Confirmation bias is a phenomenon wherein decision makers have been shown to actively seek out and assign more weight to evidence that confirms their hypothesis, and ignore or underweigh evidence that could disconfirm their hypothesis. As such, it can be thought of as a form of selection bias in collecting evidence.

{skipped bits}

Some have argued that confirmation bias may be the cause of self-perpetuating and self-fulfilling social beliefs.

This bias may occur at least partially because negatives are inherently more difficult to process mentally than positives.

More recent studies, however, have shown that while confirmation bias tends to be present as an initial condition, the repeated presentation of disconfirmatory data induces changes in theoretical thinking. In other words, the initial disconfirmatory data are regarded as the result of error, or some other externally attributed factor; it is only after similar results or data are repeatedly obtained that a change in causal reasoning strategies occurs.

http://en.wikipedia.org/wiki/Confirmation_bias



So we are talking about something that the allegedly best and brightest of minds can fall prey to. Guess that sort of cuts down on the embarrassment factor, when we lesser minds seek to "confirm" with data what we already believe. And I do find that last graph interesting. Or disconcerting. Now I mean disconcerting, in the sense that if the Barbarian Hordes on both sides of the Great American Socio-Political Divide take that to heart, and keep up the mindless bickering and harping and sniping at each other, there is no hope in sight for an end to hostilities.

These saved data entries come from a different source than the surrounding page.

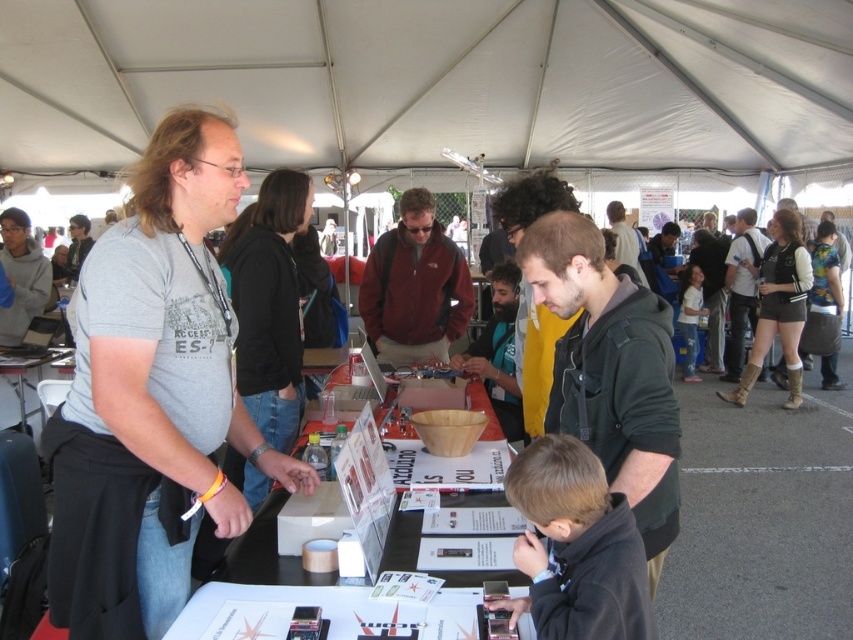
You are organizing a small science fair booth and need to place a sign on the table. The sign must be wider than the brown leather boots at right. Is the white paper at center wide enough to serve as the sign?

The white paper at center is wider than the brown leather boots at right, so it can be used as the sign.

What are the coordinates of the dark green hoodie at center in the image?

The coordinates of the dark green hoodie at center are at point (610, 371).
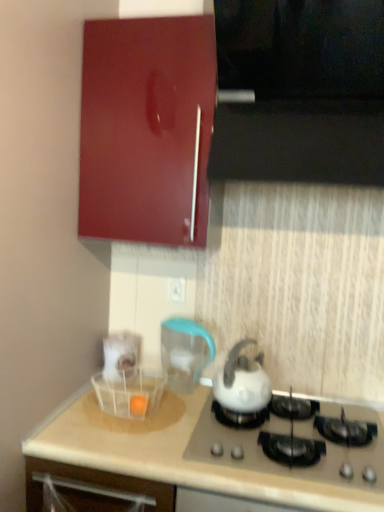
What is the approximate width of white glossy gas stove at lower center?

white glossy gas stove at lower center is 21.33 inches in width.

This screenshot has width=384, height=512. I want to click on white glossy gas stove at lower center, so click(288, 434).

Describe the element at coordinates (301, 91) in the screenshot. I see `black glossy vent at upper center` at that location.

This screenshot has width=384, height=512. Describe the element at coordinates (121, 357) in the screenshot. I see `clear plastic container at center` at that location.

Measure the distance between point (132,337) and camera.

The depth of point (132,337) is 5.58 feet.

Identify the location of transparent plastic blender at center. This screenshot has height=512, width=384. (185, 352).

This screenshot has height=512, width=384. Find the location of `white glossy gas stove at lower center`. white glossy gas stove at lower center is located at coordinates (288, 434).

Is white plastic electric outlet at center next to white glossy kettle at center and touching it?

No, white plastic electric outlet at center is not in contact with white glossy kettle at center.

What's the angular difference between white plastic electric outlet at center and white glossy kettle at center's facing directions?

They differ by 1.51 degrees in their facing directions.

Looking at the image, does white plastic electric outlet at center seem bigger or smaller compared to white glossy kettle at center?

white plastic electric outlet at center is smaller than white glossy kettle at center.

From a real-world perspective, is white plastic electric outlet at center physically located above or below white glossy kettle at center?

white plastic electric outlet at center is above white glossy kettle at center.

What's the angular difference between transparent plastic blender at center and transparent plastic basket at lower center's facing directions?

0.000103 degrees.

Is transparent plastic blender at center looking in the opposite direction of transparent plastic basket at lower center?

No, transparent plastic blender at center is not facing the opposite direction of transparent plastic basket at lower center.

Who is bigger, transparent plastic blender at center or transparent plastic basket at lower center?

With larger size is transparent plastic blender at center.

From a real-world perspective, is glossy wood cabinet at upper left located higher than black glossy vent at upper center?

No, from a real-world perspective, glossy wood cabinet at upper left is not above black glossy vent at upper center.

Would you say black glossy vent at upper center is part of glossy wood cabinet at upper left's contents?

That's incorrect, black glossy vent at upper center is not inside glossy wood cabinet at upper left.

Who is bigger, glossy wood cabinet at upper left or black glossy vent at upper center?

glossy wood cabinet at upper left is bigger.

Does white plastic electric outlet at center have a lesser width compared to transparent plastic basket at lower center?

Yes, white plastic electric outlet at center is thinner than transparent plastic basket at lower center.

Who is bigger, white plastic electric outlet at center or transparent plastic basket at lower center?

With larger size is transparent plastic basket at lower center.

Is white plastic electric outlet at center not inside transparent plastic basket at lower center?

That's correct, white plastic electric outlet at center is outside of transparent plastic basket at lower center.

Between point (169, 280) and point (110, 392), which one is positioned behind?

The point (169, 280) is behind.

Measure the distance between white plastic drawer at lower left and clear plastic container at center.

white plastic drawer at lower left and clear plastic container at center are 16.41 inches apart from each other.

From the image's perspective, is white plastic drawer at lower left located above or below clear plastic container at center?

Clearly, from the image's perspective, white plastic drawer at lower left is below clear plastic container at center.

Is clear plastic container at center located within white plastic drawer at lower left?

No, clear plastic container at center is not a part of white plastic drawer at lower left.

Can you confirm if white plastic drawer at lower left is positioned to the left of clear plastic container at center?

No.

Which object is positioned more to the left, black glossy vent at upper center or clear plastic container at center?

clear plastic container at center.

From a real-world perspective, is black glossy vent at upper center physically above clear plastic container at center?

Yes, from a real-world perspective, black glossy vent at upper center is on top of clear plastic container at center.

Is black glossy vent at upper center oriented towards clear plastic container at center?

No, black glossy vent at upper center is not facing towards clear plastic container at center.

In terms of height, does black glossy vent at upper center look taller or shorter compared to clear plastic container at center?

Considering their sizes, black glossy vent at upper center has more height than clear plastic container at center.

Is white glossy gas stove at lower center at the back of white glossy kettle at center?

No.

Looking at this image, how many degrees apart are the facing directions of white glossy kettle at center and white glossy gas stove at lower center?

There is a 1.56-degree angle between the facing directions of white glossy kettle at center and white glossy gas stove at lower center.

Which is closer, (265,382) or (241,434)?

Point (265,382) appears to be farther away from the viewer than point (241,434).

Locate an element on the screen. electric outlet that appears above the white glossy kettle at center (from the image's perspective) is located at coordinates (176, 290).

At what (x,y) coordinates should I click in order to perform the action: click on basket located below the transparent plastic blender at center (from the image's perspective). Please return your answer as a coordinate pair (x, y). This screenshot has height=512, width=384. Looking at the image, I should click on (130, 393).

Estimate the real-world distances between objects in this image. Which object is closer to white plastic drawer at lower left, black glossy vent at upper center or white glossy gas stove at lower center?

white glossy gas stove at lower center is positioned closer to the anchor white plastic drawer at lower left.

Looking at the image, which one is located closer to white plastic electric outlet at center, transparent plastic basket at lower center or black glossy vent at upper center?

The object closer to white plastic electric outlet at center is transparent plastic basket at lower center.

From the picture: Estimate the real-world distances between objects in this image. Which object is further from transparent plastic blender at center, black glossy vent at upper center or white glossy kettle at center?

black glossy vent at upper center is further to transparent plastic blender at center.

Considering their positions, is white plastic drawer at lower left positioned closer to transparent plastic blender at center than white glossy gas stove at lower center?

The object closer to transparent plastic blender at center is white glossy gas stove at lower center.

Estimate the real-world distances between objects in this image. Which object is closer to clear plastic container at center, white plastic electric outlet at center or white glossy gas stove at lower center?

white plastic electric outlet at center is positioned closer to the anchor clear plastic container at center.

When comparing their distances from white glossy gas stove at lower center, does white plastic electric outlet at center or white plastic drawer at lower left seem further?

The object further to white glossy gas stove at lower center is white plastic electric outlet at center.

When comparing their distances from white plastic drawer at lower left, does clear plastic container at center or black glossy vent at upper center seem closer?

The object closer to white plastic drawer at lower left is clear plastic container at center.

From the picture: From the image, which object appears to be nearer to transparent plastic blender at center, white plastic drawer at lower left or clear plastic container at center?

Based on the image, clear plastic container at center appears to be nearer to transparent plastic blender at center.

The width and height of the screenshot is (384, 512). I want to click on drawer situated between clear plastic container at center and white glossy gas stove at lower center from left to right, so 95,488.

What are the coordinates of `cabinetry between black glossy vent at upper center and transparent plastic blender at center from top to bottom` in the screenshot? It's located at (147, 129).

Identify the location of kettle between white plastic drawer at lower left and clear plastic container at center from front to back. (242, 383).

The height and width of the screenshot is (512, 384). Identify the location of basket between black glossy vent at upper center and white glossy gas stove at lower center from top to bottom. (130, 393).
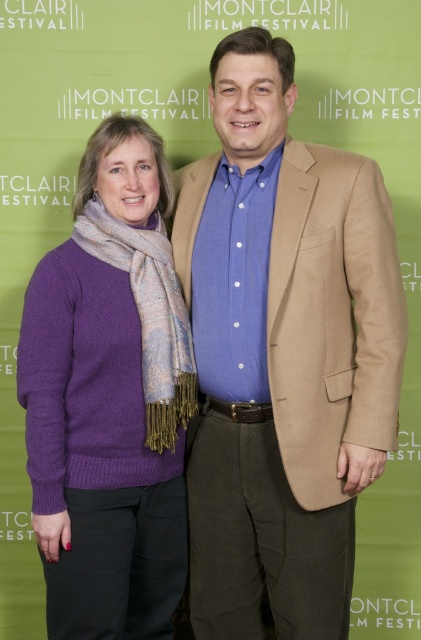
Based on the photo, you are a costume designer preparing for a play. You need to decide which garment to use for a scene that requires a larger piece of clothing. Based on the image, which item between the matte beige blazer at center and the purple wool sweater at left should you choose?

The matte beige blazer at center is bigger than the purple wool sweater at left, so you should choose the matte beige blazer at center for the scene requiring a larger piece of clothing.

You are designing a poster for the Montclair Film Festival and need to ensure proper proportions between the matte beige blazer at center and the purple wool sweater at left. Given their height difference, which object should be placed higher on the poster to maintain visual balance?

The matte beige blazer at center should be placed higher on the poster because it is much taller than the purple wool sweater at left, so positioning it higher can help balance the visual weight between the two objects.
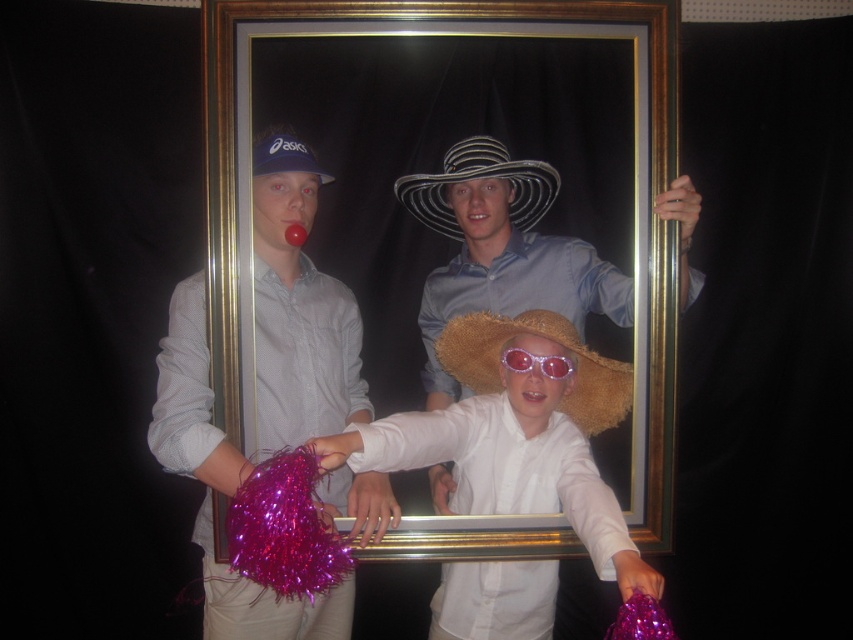
Question: Among these points, which one is nearest to the camera?

Choices:
 (A) (264, 147)
 (B) (491, 152)
 (C) (653, 211)
 (D) (579, 419)

Answer: (C)

Question: Observing the image, what is the correct spatial positioning of strawmaterial/texturecowboy hat at center in reference to black and white striped cowboy hat at center?

Choices:
 (A) left
 (B) right

Answer: (B)

Question: Can you confirm if gold metallic picture frame at center is wider than white straw hat at center?

Choices:
 (A) yes
 (B) no

Answer: (A)

Question: Is strawmaterial/texturecowboy hat at center further to camera compared to black and white striped cowboy hat at center?

Choices:
 (A) no
 (B) yes

Answer: (A)

Question: Estimate the real-world distances between objects in this image. Which object is farther from the white straw hat at center?

Choices:
 (A) pink reflective sunglasses at center
 (B) matte blue cap at upper left

Answer: (B)

Question: Which point is closer to the camera taking this photo?

Choices:
 (A) (590, 372)
 (B) (582, 362)

Answer: (B)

However, a possible result is that relatively equal numbers of folk will switch sides, perhaps? Like when pro sports players (or even fans) switch teams and start supporting the Tiger Team with the same fervor they supported the Bird Team?

Yecch. I don't see any way out of this Kafkaesque nightmare.

(Ya might think I have been planning to use that word, Kafkaesque, for some time, but I swear it just came to me. I usually bang these suckers out ad-lib style. HONEST!!!)